Medium – Watercolour on paper

Size - 10" x 14" (25cm x 36cm)

 

Recto – Signed and stamped with a red Japanese Hanko. Sir Alfred East only added the Hanko stamp to what he considered were his most successful Japanese artworks. The streamers (flags) on the poles in the picture are of Carp fish, representing strength and longevity in Japanese culture. In celebration of The Boys Festival it was customary for families with male children to erect a pole on their homes and for it to be topped by one or more carp streamers.

 

Verso – An old Gallery label that reads “Atkinson Art Gallery, Southport Centenary Exhibition 1967. Title: Boys Festival, Yokohama.
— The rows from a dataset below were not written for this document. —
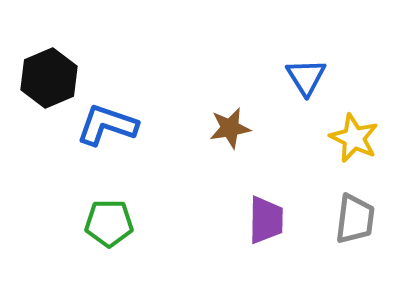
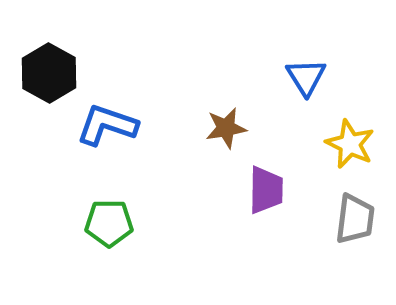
black hexagon: moved 5 px up; rotated 8 degrees counterclockwise
brown star: moved 4 px left
yellow star: moved 4 px left, 6 px down
purple trapezoid: moved 30 px up
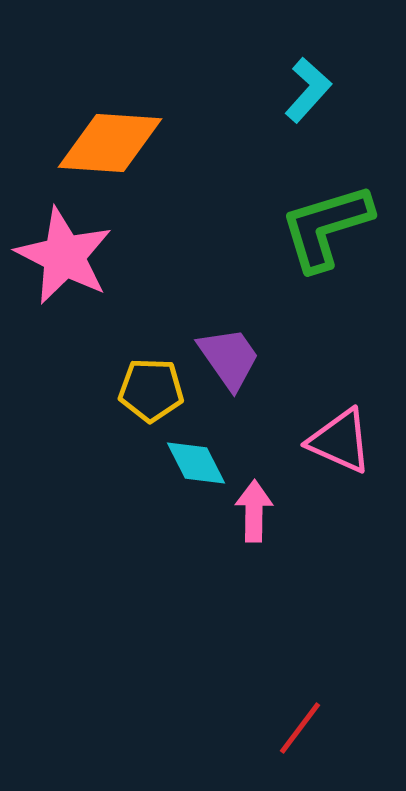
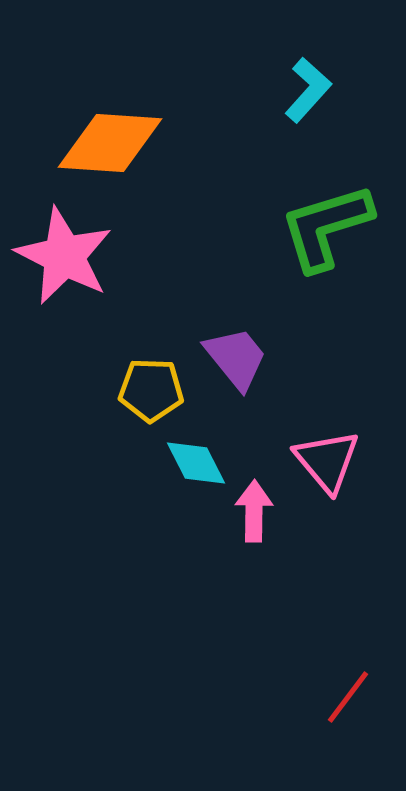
purple trapezoid: moved 7 px right; rotated 4 degrees counterclockwise
pink triangle: moved 13 px left, 20 px down; rotated 26 degrees clockwise
red line: moved 48 px right, 31 px up
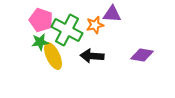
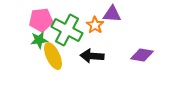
pink pentagon: rotated 25 degrees counterclockwise
orange star: rotated 24 degrees counterclockwise
green star: moved 1 px left, 2 px up
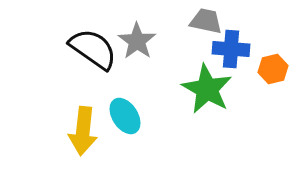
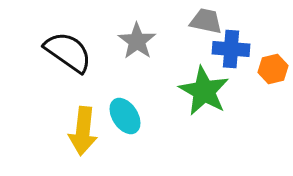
black semicircle: moved 25 px left, 3 px down
green star: moved 3 px left, 2 px down
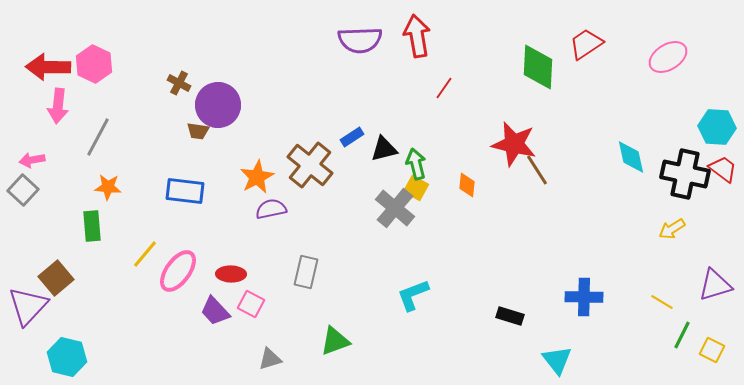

W/C Sir Alfred East”.

 

PROVENANCE

Atkinson Art Gallery

Abbott & Holder

 

The Boys Festival, Yokohama is possibly one of the 104 Japanese pictures by Sir Alfred East that was included in The Fine Art Society exhibition of 1890. No: 17 within the catalogue is listed as “The Fuji-San – Seen from a street of Yokohama… in which the “Feast of Flags”, the boys’ festival is going to be celebrated.”

 

Condition – Excellent

The Boys Festival, Yokohama by Sir Alfred East

  • Sir Alfred East was born in Kettering in Northamptonshire, England in 1844. Born into a family of shoemakers, Alfred East studied art at the Glasgow School of Art in Scotland. Sir Alfred East's landscapes are heavily influenced by the French Barbizon school of painters and to many he was considered to be the greatest living landscape painter of his time.